Data extracts –

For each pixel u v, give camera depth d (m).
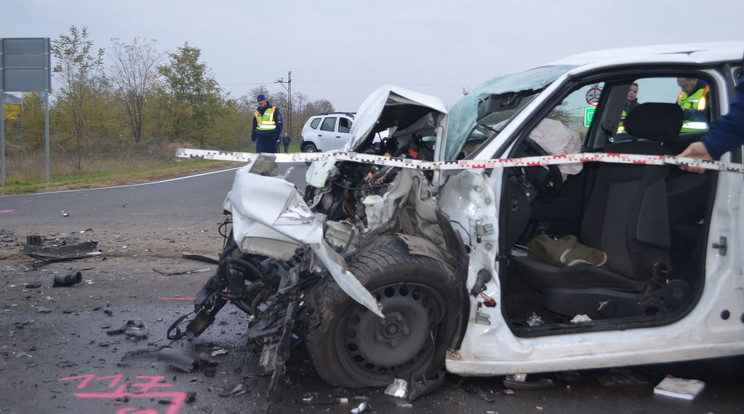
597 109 4.37
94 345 3.88
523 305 3.77
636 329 3.14
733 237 3.10
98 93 26.77
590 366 3.08
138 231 8.13
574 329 3.13
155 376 3.39
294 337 3.16
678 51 3.28
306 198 4.12
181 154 3.15
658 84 3.90
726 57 3.11
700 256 3.17
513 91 3.42
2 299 4.85
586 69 3.13
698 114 3.48
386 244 3.12
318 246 2.85
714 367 3.56
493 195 3.04
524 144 3.79
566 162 3.01
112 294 5.09
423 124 3.73
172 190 13.90
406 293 3.13
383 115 3.73
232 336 4.11
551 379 3.33
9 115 29.05
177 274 5.80
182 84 32.94
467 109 3.61
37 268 5.95
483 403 3.05
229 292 3.61
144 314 4.56
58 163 22.34
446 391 3.18
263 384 3.29
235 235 3.03
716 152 2.82
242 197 3.02
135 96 30.81
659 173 3.31
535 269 3.38
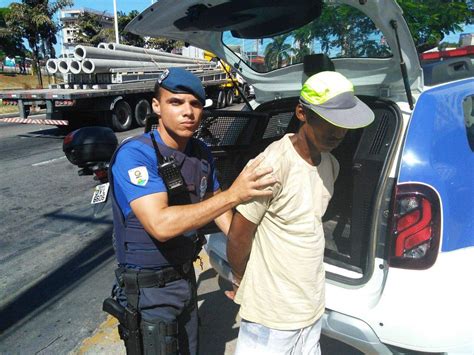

Exercise requirements –
Transcribe each of the records above precisely, with no pictures in the copy.

Response area –
For each pixel u v, give camera depth d (m).
597 109 4.37
94 345 3.88
523 305 3.77
636 329 3.14
733 237 3.10
98 93 26.77
590 366 3.08
138 231 8.13
574 329 3.13
155 376 3.39
294 337 3.16
678 51 3.28
306 198 4.12
181 154 3.15
658 84 3.90
726 57 3.11
700 256 3.17
513 91 3.42
2 299 4.85
586 69 3.13
698 114 3.48
386 244 3.12
318 246 2.85
714 367 3.56
493 195 3.04
524 144 3.79
566 162 3.01
112 294 5.09
423 124 3.73
172 190 13.90
406 293 3.13
383 115 3.73
232 336 4.11
551 379 3.33
9 115 29.05
177 274 5.80
182 84 32.94
467 109 3.61
37 268 5.95
483 403 3.05
229 292 3.61
144 314 4.56
58 163 22.34
446 391 3.18
263 384 3.29
235 235 3.03
716 152 2.82
242 197 3.02
135 96 30.81
659 173 3.31
535 269 3.38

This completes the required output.